Joseph problem of circular linked list_ Niuke Tiba_ Niuke (nowcoder.com)

Title Description:

It is said that the famous Jewish historian Josephus ， once had the following story: after the Romans occupied jotapat, 39 Jews hid in a cave with Josephus ， and his friends. 39 Jews decided that they would rather die than be caught by the enemy, so they decided a way of suicide. 41 people lined up in a circle, counting from the first person, and those who counted to 3 ， committed suicide, Then, the next person will report 1 again, and the person who reports 3 ， will commit suicide.
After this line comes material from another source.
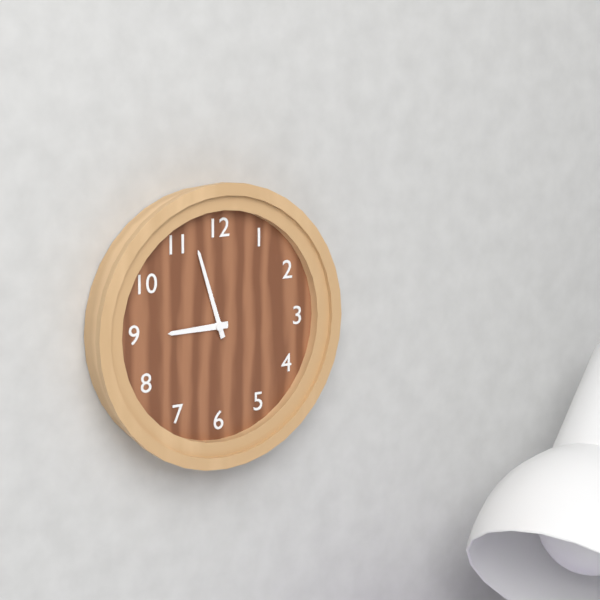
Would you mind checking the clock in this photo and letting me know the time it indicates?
8:57
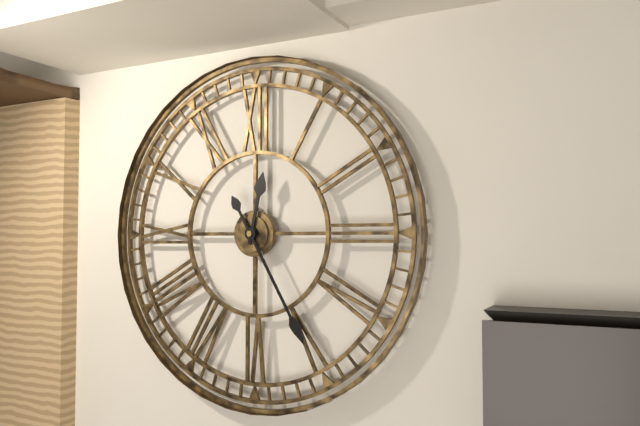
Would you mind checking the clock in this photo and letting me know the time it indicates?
12:25
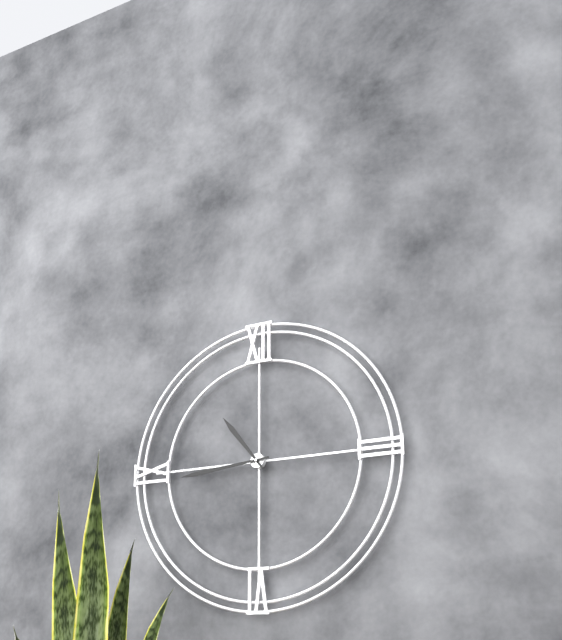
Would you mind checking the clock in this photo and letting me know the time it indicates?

This will continue in turn until the last person is left, and that person can freely choose his own destiny. This is the famous Joseph problem. Now please use the one-way circular list to get the number of the person who finally survived.

There are two integers n and m in a row. N represents the length of the circular linked list, and M represents suicide every time m is reported.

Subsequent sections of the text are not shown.